No longer a technique just for apartment dwellers or novice gardeners, the use of ornamental containers on decks, patios, terraces, and in the garden itself can save time, space, and money, while offering experienced home gardeners unique creative challenges, site flexibility, and experimental fun.
Author and award-winning horticulturist Ray Rogers takes you on an engaging exploration into basic design principles as well as how to create focal points, use water, exploit the potential of empty containers, and more. Stunning photographs by Richard Hartlage provide guidance and inspiration, as well as visually explaining each principle. Gardeners at every level of experience will find inspiration and instruction in this comprehensive book.
Ray Rogers has won 397 blue ribbons and 88 top awards (including 5 Best in Show) for container-grown plants at the Philadelphia International Flower Show. After a career in public horticulture with the Morris Arboretum and the American Horticultural Society, he turned to garden writing, speaking, and editing. He is the author of Coleus and Pots in the Garden and the editor of several major gardening titles published by Dorling Kindersley. He holds a master’s degree in horticulture and is an avid hybridizer of Hippeastrum, better known as amaryllis. Visit him at www.showplants.net.

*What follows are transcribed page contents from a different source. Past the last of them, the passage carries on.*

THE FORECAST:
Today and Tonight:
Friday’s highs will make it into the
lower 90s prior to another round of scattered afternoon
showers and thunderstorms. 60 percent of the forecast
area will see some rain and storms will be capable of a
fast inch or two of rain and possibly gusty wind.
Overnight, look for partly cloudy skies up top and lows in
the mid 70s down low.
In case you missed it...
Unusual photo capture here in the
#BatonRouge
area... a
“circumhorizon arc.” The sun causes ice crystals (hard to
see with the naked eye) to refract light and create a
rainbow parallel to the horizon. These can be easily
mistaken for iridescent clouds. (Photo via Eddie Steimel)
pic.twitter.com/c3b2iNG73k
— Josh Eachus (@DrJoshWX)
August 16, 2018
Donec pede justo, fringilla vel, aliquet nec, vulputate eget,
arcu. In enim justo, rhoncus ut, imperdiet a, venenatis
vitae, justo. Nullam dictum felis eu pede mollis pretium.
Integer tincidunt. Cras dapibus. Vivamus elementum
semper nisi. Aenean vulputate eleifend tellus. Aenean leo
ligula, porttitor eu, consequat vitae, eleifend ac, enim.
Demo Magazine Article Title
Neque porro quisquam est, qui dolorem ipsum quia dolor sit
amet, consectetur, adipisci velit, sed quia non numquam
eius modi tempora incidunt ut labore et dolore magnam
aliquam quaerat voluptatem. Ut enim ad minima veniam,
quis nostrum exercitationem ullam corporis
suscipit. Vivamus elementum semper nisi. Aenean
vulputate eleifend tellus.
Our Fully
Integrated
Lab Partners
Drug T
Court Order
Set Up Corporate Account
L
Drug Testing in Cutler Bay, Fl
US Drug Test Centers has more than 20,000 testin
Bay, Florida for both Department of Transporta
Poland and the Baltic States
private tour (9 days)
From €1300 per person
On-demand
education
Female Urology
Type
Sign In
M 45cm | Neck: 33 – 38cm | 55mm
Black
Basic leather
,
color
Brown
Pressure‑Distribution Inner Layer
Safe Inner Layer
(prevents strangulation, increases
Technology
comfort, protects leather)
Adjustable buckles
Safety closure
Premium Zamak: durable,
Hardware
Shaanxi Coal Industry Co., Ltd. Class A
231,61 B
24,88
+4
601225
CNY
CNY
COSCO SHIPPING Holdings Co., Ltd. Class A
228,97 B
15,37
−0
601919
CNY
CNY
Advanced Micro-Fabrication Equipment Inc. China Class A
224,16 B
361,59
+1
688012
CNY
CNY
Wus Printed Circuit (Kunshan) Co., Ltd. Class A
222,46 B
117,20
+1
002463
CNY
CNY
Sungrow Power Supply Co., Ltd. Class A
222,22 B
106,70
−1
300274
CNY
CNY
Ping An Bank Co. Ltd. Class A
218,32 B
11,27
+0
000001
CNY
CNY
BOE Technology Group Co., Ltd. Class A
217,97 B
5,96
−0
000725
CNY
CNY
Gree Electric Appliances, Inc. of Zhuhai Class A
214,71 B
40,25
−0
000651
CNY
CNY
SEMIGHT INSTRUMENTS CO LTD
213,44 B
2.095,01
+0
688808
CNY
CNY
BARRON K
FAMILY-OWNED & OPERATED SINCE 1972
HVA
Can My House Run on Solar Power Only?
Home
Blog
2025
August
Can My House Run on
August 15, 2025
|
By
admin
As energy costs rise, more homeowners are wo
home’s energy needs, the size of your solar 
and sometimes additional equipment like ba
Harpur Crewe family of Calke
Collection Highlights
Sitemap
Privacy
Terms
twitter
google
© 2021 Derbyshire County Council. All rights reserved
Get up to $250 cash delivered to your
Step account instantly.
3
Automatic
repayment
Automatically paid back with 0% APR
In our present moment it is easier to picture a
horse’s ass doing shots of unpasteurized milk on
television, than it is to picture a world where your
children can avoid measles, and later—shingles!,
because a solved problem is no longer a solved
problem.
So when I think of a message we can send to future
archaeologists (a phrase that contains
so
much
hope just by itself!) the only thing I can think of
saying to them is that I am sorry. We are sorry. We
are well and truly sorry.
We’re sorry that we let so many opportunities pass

Photographer Richard Hartlage is an associate principal at AHBL, Inc., managing the landscape architecture division and working with private and public clients around the country. His garden designs have been featured in the New York Times, Horticulture, Traditional Home, Pacific Horticulture, Garden Design, the Seattle Times, and other publications in the U.S., Japan, and Europe. Richard lectures regularly on gardening and garden design, while his photographs and articles appear in a variety of horticultural magazines and books. He is a contributing editor to Garden Design and author of the book Bold Visions for the Garden, as well as photographer for Plant Life: Growing a Garden in the Pacific Northwest by Valerie Easton. Richard lives in Seattle, Washington.